Funding for the additional land and construction of the two buildings comes from benefactor Bob Wiser, who has also donated funding for construction of expanded facilities for the boys.
To get a break from the harsh wind, the groundbreaking ceremony was held under a tent near the site of the proposed construction of the homes.
F. Gary Garczynski, president of the board of trustees, told the gathering it was “a privilege and pleasure to welcome you to this historic event.”
Sean Connaughton, R, at-Large, chairman of the Prince William Board of County Supervisors, said “the Youth of Tomorrow has been an outstanding facility for boys and it will become just as great for the girls.”
Gary L. Jones, chief executive officer, gave a history of the facility, saying it was founded by Joe Gibbs — a prominent civic leader and National Football League Hall of Fame former head coach of the Washington Redskins — who had a dream that it would offer new hope and new opportunities to at-risk young men.
“We have served more than 500 at-risk teenagers with many of our graduates going on to attend college and apply their learning to chosen careers, including law enforcement, juvenile justice, information technology, heavy-equipment operators and even becoming staff members here.

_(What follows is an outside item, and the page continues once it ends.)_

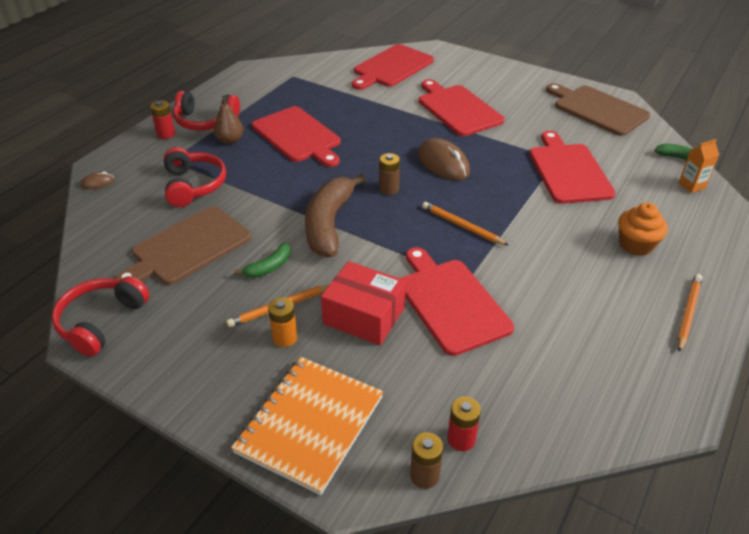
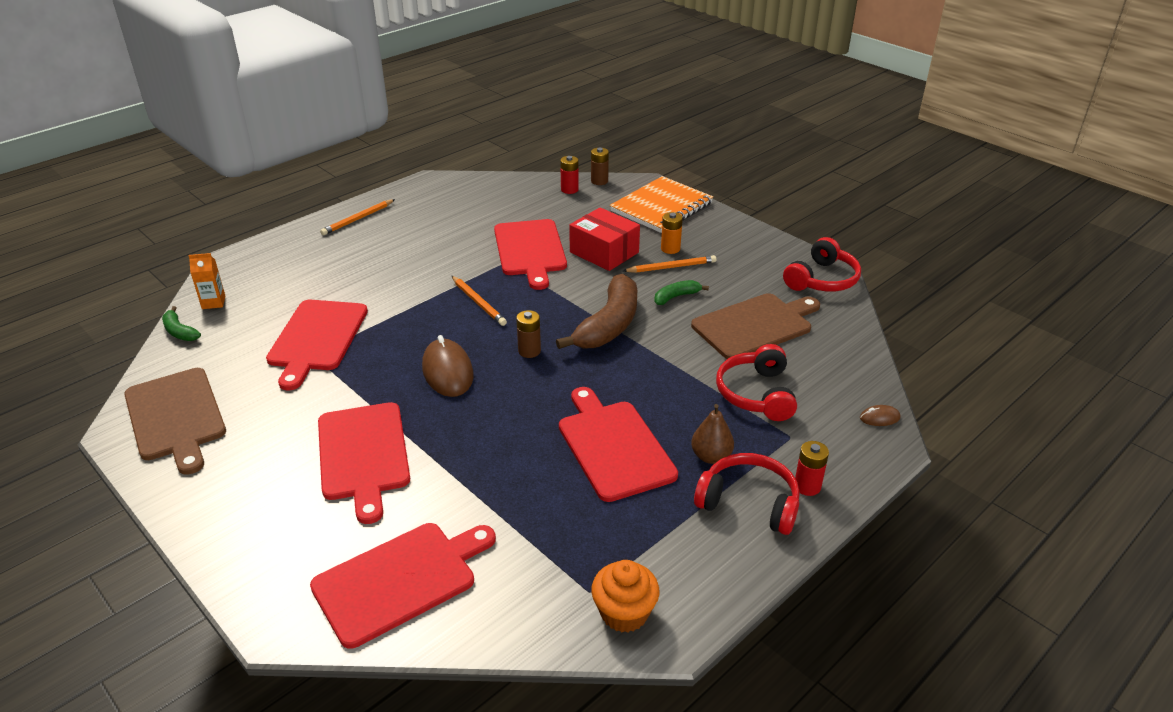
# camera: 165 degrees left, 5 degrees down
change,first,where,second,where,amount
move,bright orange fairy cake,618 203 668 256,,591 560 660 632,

We expect the same of the girls,” Jones said.
The need for accommodations for girls at the center “is greater than ever before,” Jones said.
According to statistics from the Virginia Department of Social Services:
More than 40 percent of abused, alienated or abandoned teenagers in Virginia are girls.
Physical and sexual abuse, and often-subsequent fear and emotional distress, are the predominant issues for the girls. Other factors are substance abuse, homelessness and abandonment.
A girls’ home is needed to provide a safe, loving and wholesome environment for these vulnerable teenagers.
For every 17 beds for at-risk teenage boys in Northern Virginia, there is only one bed available for at-risk teenage girls.
The girls will be referred to the school, as are the boys, by public and private sector social service agencies, juvenile courts, probation officers and concerned family members.
“We have a success rate of 86.4 percent that provides youth with the opportunity and motivation to focus their lives and develop the confidence, skills, education, spiritual insight, and moral integrity to become responsible and productive citizens,” said Jones.
In addition to the two new homes, a 40,000-square-foot building is under construction at the site. The $5 million facility will house a gymnasium, library, auditorium, dining facility and 22 classrooms and will be used by both boys and girls.